BEGIN Records for this exercise
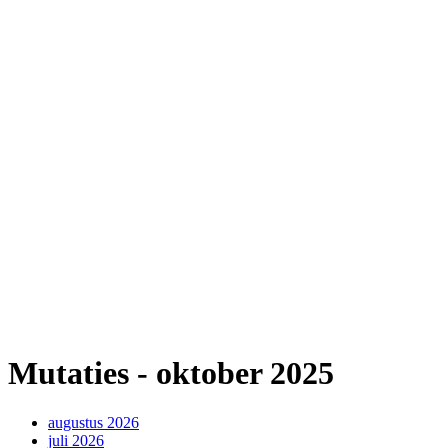
Mutaties - oktober 2025
augustus 2026
juli 2026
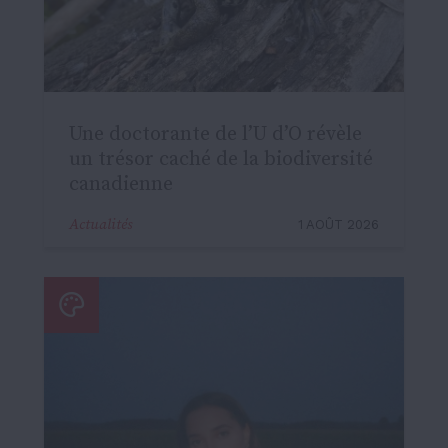
Une doctorante de l’U d’O révèle
un trésor caché de la biodiversité
canadienne
Actualités
1 AOÛT 2026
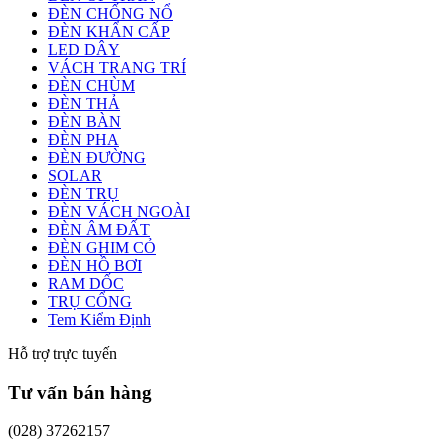
ĐÈN CHỐNG NỔ
ĐÈN KHẨN CẤP
LED DÂY
VÁCH TRANG TRÍ
ĐÈN CHÙM
ĐÈN THẢ
ĐÈN BÀN
ĐÈN PHA
ĐÈN ĐƯỜNG
SOLAR
ĐÈN TRỤ
ĐÈN VÁCH NGOÀI
ĐÈN ÂM ĐẤT
ĐÈN GHIM CỎ
ĐÈN HỒ BƠI
RAM DỐC
TRỤ CỔNG
Tem Kiểm Định
Hỗ trợ trực tuyến
Tư vấn bán hàng
(028) 37262157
END Records for this exercise
Please swap "Actualités" for "Nouvelles" and write out all the text from the data above, with everything else unchanged and the pictures left out.

▸ **Response area**:
Mutaties - oktober 2025
augustus 2026
juli 2026
Une doctorante de l’U d’O révèle
un trésor caché de la biodiversité
canadienne
Nouvelles
1 AOÛT 2026
ĐÈN CHỐNG NỔ
ĐÈN KHẨN CẤP
LED DÂY
VÁCH TRANG TRÍ
ĐÈN CHÙM
ĐÈN THẢ
ĐÈN BÀN
ĐÈN PHA
ĐÈN ĐƯỜNG
SOLAR
ĐÈN TRỤ
ĐÈN VÁCH NGOÀI
ĐÈN ÂM ĐẤT
ĐÈN GHIM CỎ
ĐÈN HỒ BƠI
RAM DỐC
TRỤ CỔNG
Tem Kiểm Định
Hỗ trợ trực tuyến
Tư vấn bán hàng
(028) 37262157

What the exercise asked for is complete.